Declare Parameter not Working

Hi All,
When I pass the value directly into my WHERE clause its working,
when the same value pass through declare statement it doesn't work appreciate your help

Declare 
 @ISB nvarchar(max) = 201712061954582812;

 select	
 IsNull(tblInvoiceHeader.InvoiceTicketText,'None') as PrintGroup
 	,count(*) as Invoices,
 .................
 	where	tblinvoiceHeader.InvoiceType = 'G'
	--AND tblInvoiceHeader.InvoiceSageBatch = '201712061954582812'
 	AND tblInvoiceHeader.InvoiceSageBatch = '@ISB'

Appreciate your help

Kind regards,
Farhan

You need quotes around the "number" part

Declare @ISB nvarchar(max) = '201712061954582812';

Do NOT use nvarchar(MAX) for this (unless you actually want to allow a @Parameter in excess of 4,000 characters. Huge waste of resources if not needed, SQL will pre-allocate memory on the assumption of the size that the object that the @Paramneter MIGHT hold.

and do NOT have quotes around the test

that should be

AND tblInvoiceHeader.InvoiceSageBatch = @ISB

Sorry I did try with that as well , also change the type to varchar(max) doesn't work :frowning:

Already tried the following
varchar(100)
varchar(50)
int(50
nvarchar(50)

result is null

Its the MAX part that you should avoid.
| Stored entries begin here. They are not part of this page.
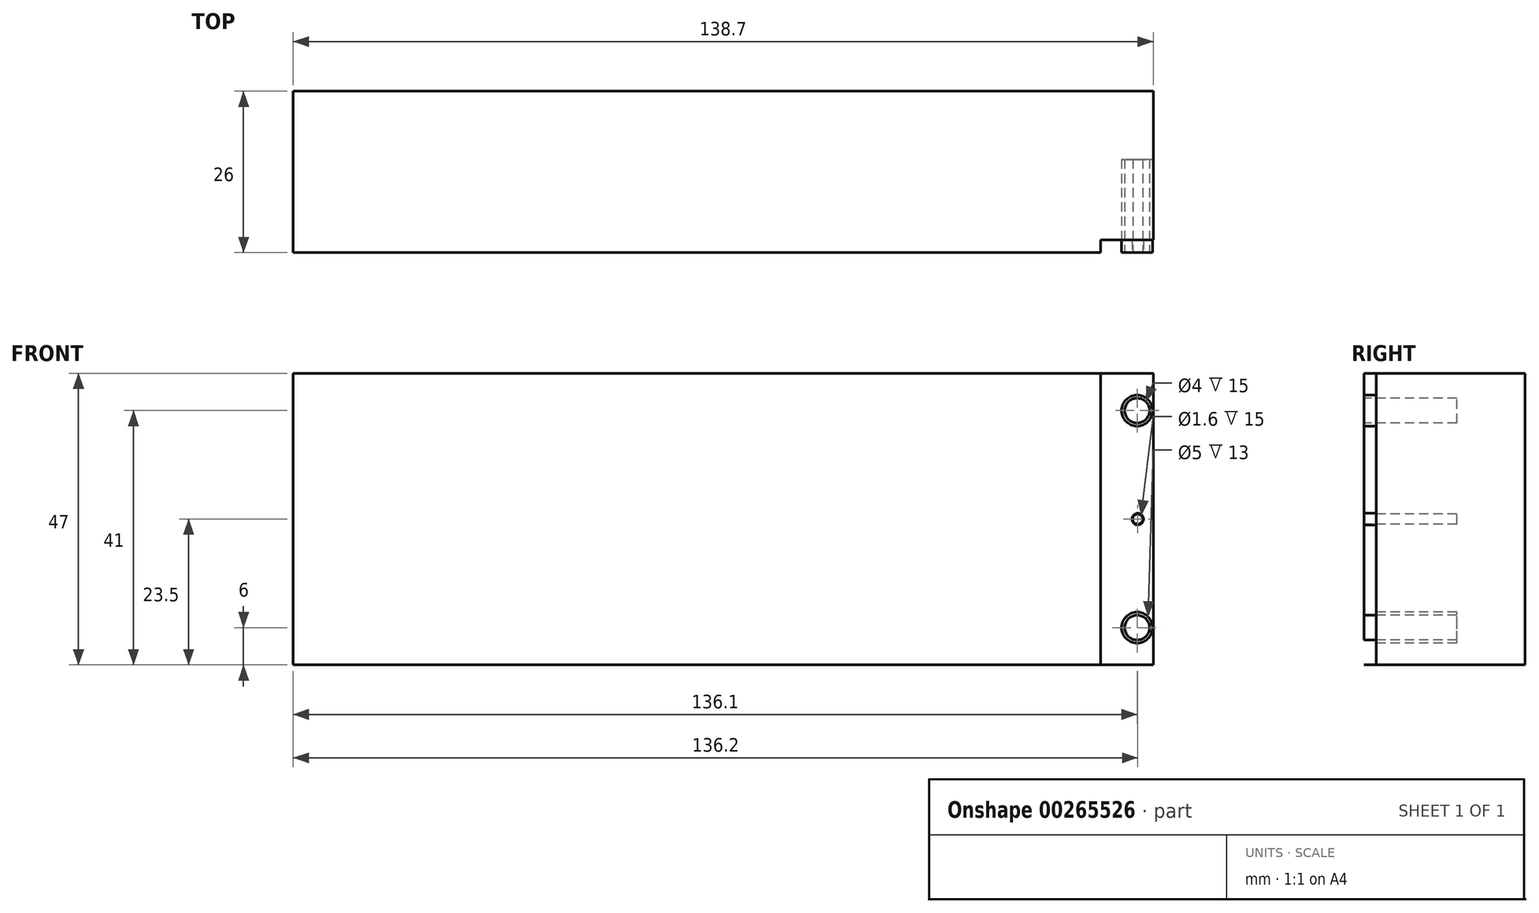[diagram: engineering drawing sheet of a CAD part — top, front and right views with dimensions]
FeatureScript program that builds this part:
annotation { "Feature Type Name" : "Feature", "Feature Type Description" : "" }
export const myFeature = defineFeature(function(context is Context, id is Id, definition is map)
    precondition{}
    {
        {
            var Q0;
            Q0=qCreatedBy(makeId("Front.planeOp"),FACE);
            var sketch = newSketch(context, id + "F0", { "sketchPlane" : qUnion([Q0])});
            skLineSegment(sketch, "E0.bottom", {"start": v(69.35, -23.5) * mm, "end": v(-69.35, -23.5) * mm});
            skLineSegment(sketch, "E0.top", {"start": v(69.35, 23.5) * mm, "end": v(-69.35, 23.5) * mm});
            skLineSegment(sketch, "E0.left", {"start": v(69.35, -23.5) * mm, "end": v(69.35, 23.5) * mm});
            skLineSegment(sketch, "E0.right", {"start": v(-69.35, -23.5) * mm, "end": v(-69.35, 23.5) * mm});
            skPoint(sketch, "E0.middle", {"position": v(0, 0) * mm});
            skSolve(sketch);
        }
        {
            var Q0;
            Q0=makeQuery(id+"F0.imprint","IMPRINT",FACE,{"disambiguationData":[TD([[makeQuery(id+"F0.imprint","IMPRINT",EDGE,{"derivedFrom":sQuery(id+"F0.wireOp",EDGE,"E0.bottom")}),-1.0]])]});
            extrude(context, id + "F1", {"entities" : qUnion([Q0]), "depth" : 26 * mm});
        }
        {
            var Q0;
            Q0=makeQuery(id+"F1.opExtrude","CAP_FACE",FACE,{"disambiguationData":[OSD([sQuery(id+"F0.wireOp",EDGE,"E0.bottom"),sQuery(id+"F0.wireOp",EDGE,"E0.top"),sQuery(id+"F0.wireOp",EDGE,"E0.left"),sQuery(id+"F0.wireOp",EDGE,"E0.right")])],"isStart":false});
            var sketch = newSketch(context, id + "F2", { "sketchPlane" : qUnion([Q0])});
            skLineSegment(sketch, "E1.bottom", {"start": v(69.35, 23.5) * mm, "end": v(60.85, 23.5) * mm});
            skLineSegment(sketch, "E1.top", {"start": v(69.35, -23.5) * mm, "end": v(60.85, -23.5) * mm});
            skLineSegment(sketch, "E1.left", {"start": v(69.35, 23.5) * mm, "end": v(69.35, -23.5) * mm});
            skLineSegment(sketch, "E1.right", {"start": v(60.85, 23.5) * mm, "end": v(60.85, -23.5) * mm});
            skLineSegment(sketch, "E2", {"start": v(62.9, 23.5) * mm, "end": v(62.9, 17.5) * mm, "construction": true});
            skLineSegment(sketch, "E3", {"start": v(69.35, 0) * mm, "end": v(7.57, 0) * mm, "construction": true});
            skPoint(sketch, "E3.endSnap0", {"position": v(69.35, 0) * mm});
            skLineSegment(sketch, "E4.MirrorCS", {"start": v(62.9, -23.5) * mm, "end": v(62.9, -17.5) * mm, "construction": true});
            skCircle(sketch, "E5", {"center": v(66.75, 17.5) * mm, "radius": 2.5 * mm});
            skCircle(sketch, "E6", {"center": v(66.75, 17.5) * mm, "radius": 2 * mm});
            skCircle(sketch, "E7.MirrorC", {"center": v(66.75, -17.5) * mm, "radius": 2.5 * mm});
            skCircle(sketch, "E8.MirrorC", {"center": v(66.75, -17.5) * mm, "radius": 2 * mm});
            skCircle(sketch, "E9", {"center": v(66.85, 0) * mm, "radius": 0.93 * mm});
            skLineSegment(sketch, "E10", {"start": v(66.75, 17.5) * mm, "end": v(69.35, 17.5) * mm, "construction": true});
            skCircle(sketch, "E11", {"center": v(66.85, 0) * mm, "radius": 0.8 * mm});
            skSolve(sketch);
        }
        {
            var Q0;
            Q0=makeQuery(id+"F2.imprint","IMPRINT",FACE,{"disambiguationData":[TD([[makeQuery(id+"F2.imprint","IMPRINT",EDGE,{"derivedFrom":sQuery(id+"F2.wireOp",EDGE,"E1.bottom")}),1.0]])]});
            extrude(context, id + "F3", {"entities" : qUnion([Q0]), "operationType" : NewBodyOperationType.REMOVE, "oppositeDirection" : true, "depth" : 2 * mm});
        }
        {
            var Q0;
            Q0=makeQuery(id+"F2.imprint","IMPRINT",FACE,{"disambiguationData":[TD([[makeQuery(id+"F2.imprint","IMPRINT",EDGE,{"derivedFrom":sQuery(id+"F2.wireOp",EDGE,"E11")}),1.0]])]});
            var Q1;
            Q1=makeQuery(id+"F2.imprint","IMPRINT",FACE,{"disambiguationData":[TD([[makeQuery(id+"F2.imprint","IMPRINT",EDGE,{"derivedFrom":sQuery(id+"F2.wireOp",EDGE,"E6")}),1.0]])]});
            var Q2;
            Q2=makeQuery(id+"F2.imprint","IMPRINT",FACE,{"disambiguationData":[TD([[makeQuery(id+"F2.imprint","IMPRINT",EDGE,{"derivedFrom":sQuery(id+"F2.wireOp",EDGE,"E8.MirrorC")}),-1.0]])]});
            extrude(context, id + "F4", {"entities" : qUnion([Q0, Q1, Q2]), "operationType" : NewBodyOperationType.REMOVE, "oppositeDirection" : true, "depth" : 15 * mm});
        }
    });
Size the @Parameter accordingly.

Sorry, pressed SAVE before I'd finished typing, I've changed my earlier answer after you read it to add a second point.

oh my god , how stupid I'm ... thanks a lot , the quotes were making misstate when I passing the variable
Thanks a lot , I think its Monday...
Thanks again Kristen

Hehehe ... no problem, second-pair-of-eyes always makes spotting that easy.

I've got a couple of other suggestions:

Don't use "tbl" prefix. When you decide to massively revamp the tblInvoiceHeader table, and for backward compatibility you need a "version 1" table, the straightforward choice will be to create tblInvoiceHeader_V2, with all the column name changes, data type alterations, and you might also sequence the columns in a different order, etc. and so on.

If it was me I would RENAME the existing table tblInvoiceHeader to tblInvoiceHeader_V2, make all the changes, and then so that all my old, legacy, code would work I would create a VIEW with the old tblInvoiceHeader name (and all the original Column namaes, in the original order, etc. etc.) and Hey Presto all my old, legacy, code would still work.

But now that tblInvoiceHeader is a VIEW, and no longer a table, the "tbl" prefix is confusing and will lead to programming errors.

Just call your tables InvoiceHeader

I recommend that you ALIAS your table, rather than using the name in full:

select	
 IsNull(I.InvoiceTicketText,'None') as PrintGroup
 	,count(*) as Invoices,
FROM tblInvoiceHeader AS I
 	where	I.InvoiceType = 'G'
 	AND I.InvoiceSageBatch = @ISB

when you have to self-reference a table, or for some other reason have a table appearing twice, or more, in your FROM / JOIN statements, you will have to alias it, and having the name in full will just mean that you have double-standards between "simple code" and "complex code".

Better to start now with simple ALIAS names for tables.